Each cylinder barrel can be movably engaged about one of the pistons, such that the pistons can be disposed within the hollow portions of the cylinder barrels. The pistons can be made of steel.
The upper section can include a plurality of piston caps. Each piston cap can be connected to an end of one of the cylinder barrels, and can be disposed between one of the pistons and the saw mounting plate. The piston caps can be made of steel.
In operation, the cylinder barrels can be configured to be moved relative to the pistons and the sliding rods for extending and retracting the upper section from the lower section. For example, a force or air can be applied or increased to the pistons and the piston caps by flowing a hydraulic fluid or air into the hollow portions of the cylinder barrels to extend the upper section relative to the lower section, and the force on the pistons and the piston caps can be removed or decreased by flowing the hydraulic fluid or air out of the hollow portions of the cylinder barrels to retract the upper section relative to the lower section.
The upper section can include one or more cutting devices, which can be connected to the saw mounting plate, such as via bolting. Each cutting device can be disposed between the saw mounting plate and the upper base plate. Each cutting device can have a cutting member, which can be configured to form at least one lifting hole into the tubular.
The upper section can include a saw, which can be mounted to the saw mounting plate opposite the one or more cutting devices, such as via bolting.
In operation, the wellbore tubular removal system can be configured to be concentrically positioned over the wellbore in a retracted position to align the upper base plate hole, the lower base plate hole, and the saw mounting plate hole with the tubular.
The wellbore tubular removal system can be configured to lift the tubular out of the wellbore by sequentially gripping the tubular using the upper gripping member and the lower gripping member, and extending and retracting the upper section relative to the lower section to raise the tubular to a predetermined distance from the wellbore through the upper base plate hole, the lower base plate hole, and the saw mounting plate hole.
The wellbore tubular removal system can be configured to install a lifting member in the at least one lifting hole on the tubular. For example, the lifting member can be manually installed into the lifting hole.
The wellbore tubular removal system can be configured to saw the tubular into a cut tubular using the saw.
The wellbore tubular removal system can be configured to allow the cut tubular to be lifted via a hoist.
In operation, the method can include energizing the upper gripping member to grip the tubular, and extending the upper section from the lower section to raise the tubular from the wellbore to a first distance from the wellbore.

_DESCRIPTION OF THE TASK_:
Answer these questions about the wellbore tubular removal text above.
1. What material can the piston caps be made of?
2. What is each cutting member configured to form in the tubular?
3. By what means can the cut tubular be lifted?

_INFORMATION SHOWN_:

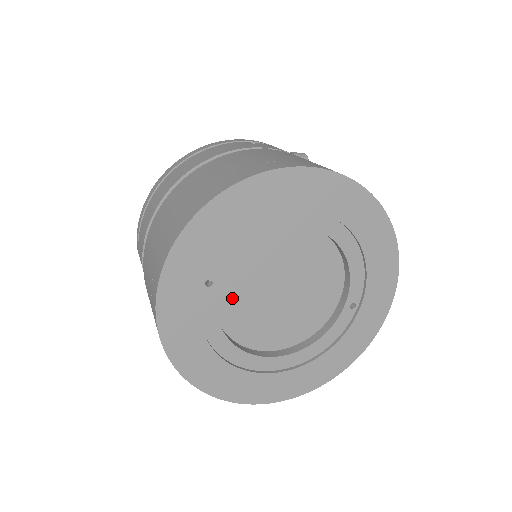
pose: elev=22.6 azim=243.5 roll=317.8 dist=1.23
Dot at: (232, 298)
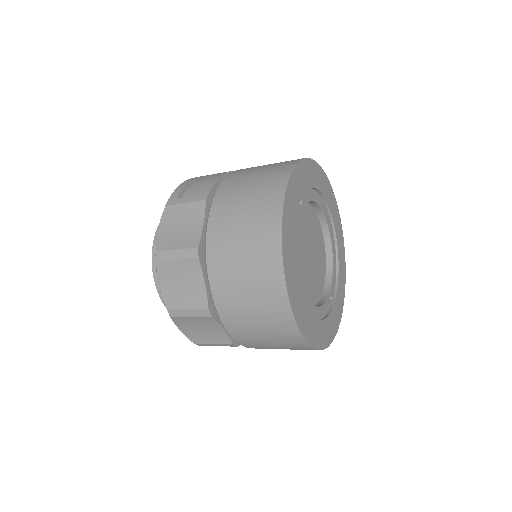
Dot at: occluded
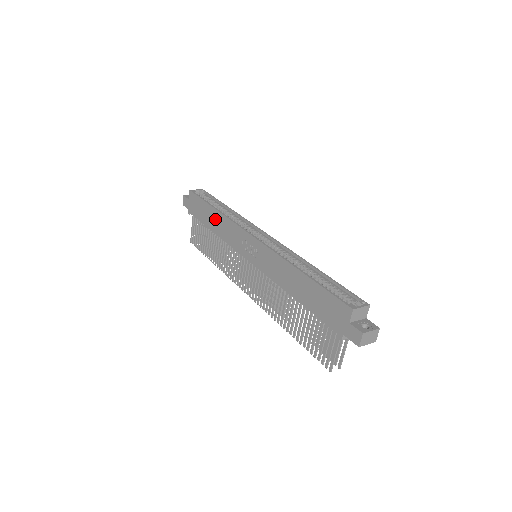
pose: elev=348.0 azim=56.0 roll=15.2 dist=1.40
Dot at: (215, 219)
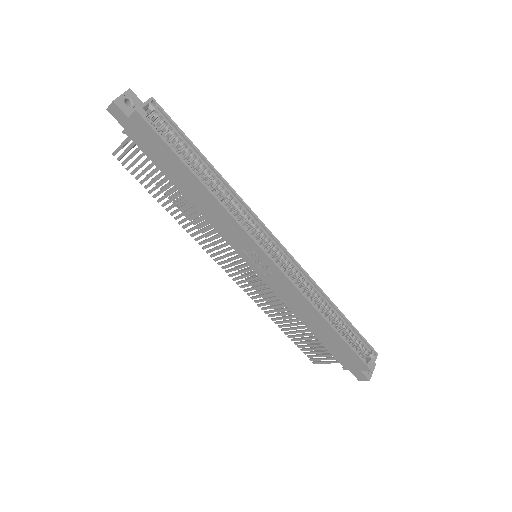
Dot at: (197, 192)
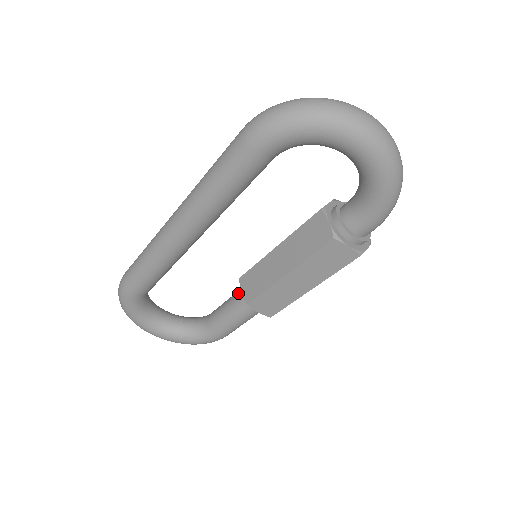
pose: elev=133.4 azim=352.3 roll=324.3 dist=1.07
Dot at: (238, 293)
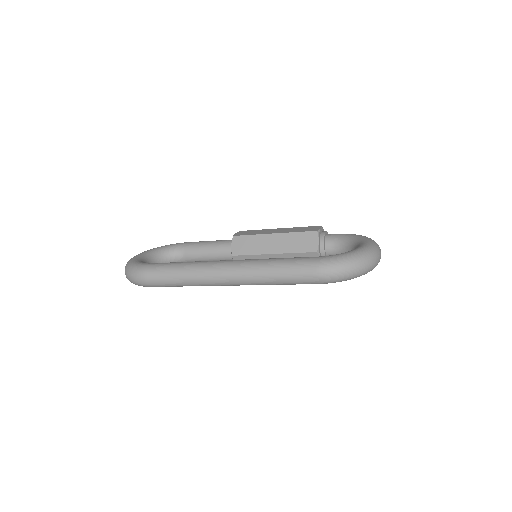
Dot at: (222, 254)
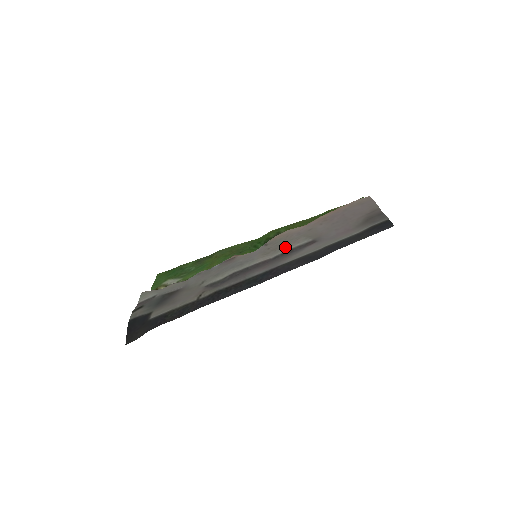
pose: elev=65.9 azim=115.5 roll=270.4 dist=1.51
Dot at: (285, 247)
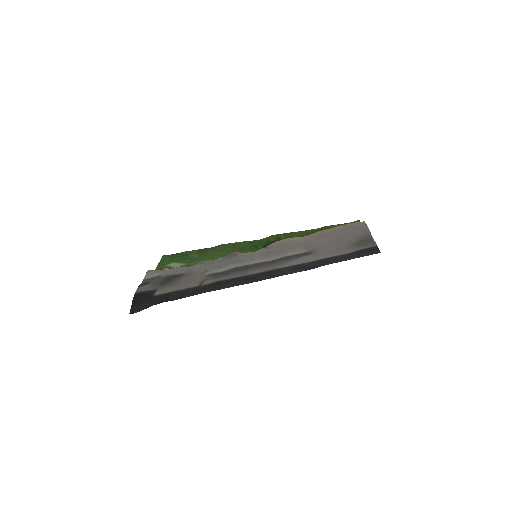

_WRITTEN ANSWER_:
1. Steel.
2. At least one lifting hole.
3. A hoist.